TRIPOLI – Malgré la forte condamnation de l’Union européenne, le Premier ministre du gouvernement d’accord national (GNA), basé à Tripoli, Fayez Al-Sarraj, a décidé de défier la communauté internationale et d’aller de l’avant pour mener à bien ses accords controversés avec le Turc Recep Tayyip Erdogan .

Il y a deux semaines, le GNA et la Turquie ont signé l’accord de délimitation maritime, ce qui a intensifié les différends concernant les réserves potentielles de gaz offshore en Méditerranée orientale.

Le Parlement turc, contrôlé par le parti politique d’Erdogan, a approuvé l’accord il y a quelques jours. D’un autre côté, Al-Sarraj a outrepassé le pouvoir législatif du parlement libyen démocratiquement élu pour exécuter son accord. À son tour, la Chambre des représentants du pays a rejeté l’accord comme illégal.
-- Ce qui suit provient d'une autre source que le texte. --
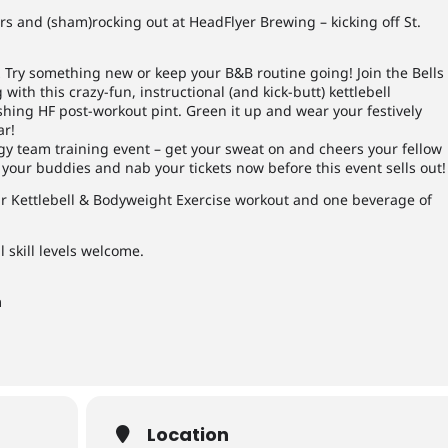
rs and (sham)rocking out at HeadFlyer Brewing – kicking off St.
… Try something new or keep your B&B routine going! Join the Bells
ith this crazy-fun, instructional (and kick-butt) kettlebell
eshing HF post-workout pint. Green it up and wear your festively
ar!
gy team training event – get your sweat on and cheers your fellow
 your buddies and nab your tickets now before this even
t sells out!
our Kettlebell & Bodyweight Exercise workout and one beverage of
l skill levels welcome.
m
Location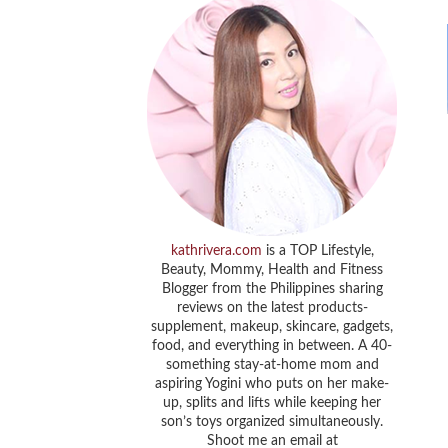
kathrivera.com
is a TOP Lifestyle,
Beauty, Mommy, Health and Fitness
Blogger from the Philippines sharing
reviews on the latest products-
supplement, makeup, skincare, gadgets,
food, and everything in between. A 40-
something stay-at-home mom and
aspiring Yogini who puts on her make-
up, splits and lifts while keeping her
son’s toys organized simultaneously.
Shoot me an email at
Furieuse du pacte, la Grèce a accusé le GNA de tromperie et a expulsé l’ambassadeur de Libye à Athènes. Il a également déclaré qu’il avait déposé des objections auprès des Nations Unies, affirmant que l’accord violait le droit international. L’Égypte et Chypre ont également rejeté l’accord.
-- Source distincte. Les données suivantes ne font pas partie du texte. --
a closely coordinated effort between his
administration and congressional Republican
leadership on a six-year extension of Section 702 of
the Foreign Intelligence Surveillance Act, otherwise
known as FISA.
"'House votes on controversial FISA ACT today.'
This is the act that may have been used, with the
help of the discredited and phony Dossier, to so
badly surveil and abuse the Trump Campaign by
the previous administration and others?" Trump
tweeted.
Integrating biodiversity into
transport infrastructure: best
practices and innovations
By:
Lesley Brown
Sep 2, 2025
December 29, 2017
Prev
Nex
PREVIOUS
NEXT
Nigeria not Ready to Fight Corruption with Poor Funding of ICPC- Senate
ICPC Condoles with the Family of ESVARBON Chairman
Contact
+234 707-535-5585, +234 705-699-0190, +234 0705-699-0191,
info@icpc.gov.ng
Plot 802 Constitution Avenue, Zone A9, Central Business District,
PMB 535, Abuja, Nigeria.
L’Union européenne s’est rangée du côté de la Grèce et de Chypre, les dirigeants européens ayant explicitement déclaré que l’accord constituait une violation du droit international.

“Le protocole d’accord Turquie-Libye sur la délimitation des juridictions maritimes en Méditerranée porte atteinte aux droits souverains des États tiers (et) n’est pas conforme au droit de la mer (ONU)”, ont déclaré les dirigeants de l’UE dans un communiqué sur Vendredi après un sommet de deux jours à Bruxelles.

Vendredi, les dirigeants européens ont réitéré leur solidarité avec la Grèce et Chypre concernant les actions de la Turquie.

Joseph Borrell, chef des Affaires étrangères de l’UE, a récemment déclaré que le document signé entre la Turquie et le GNA “suscite de grandes inquiétudes”.

“Nous avons exprimé notre solidarité à la Grèce et à Chypre et nous continuerons à le faire”, a-t-il ajouté.

L’accord d’Al-Sarraj avec la Turquie risque en outre d’isoler de plus en plus son gouvernement de la communauté internationale. Depuis le lancement de l’opération militaire de l’Armée nationale libyenne (LNA) à Tripoli en avril dernier, de nombreuses superpuissances telles que les États-Unis, la Russie et la France se sont ralliées à l’ANL dans sa lutte contre le terrorisme. Alors qu’Al-Sarraj avait trouvé un allié dans le gouvernement de droite italien à cette époque, qui avait pour priorité de mettre fin au flux de migrants entrant en Europe via la Libye.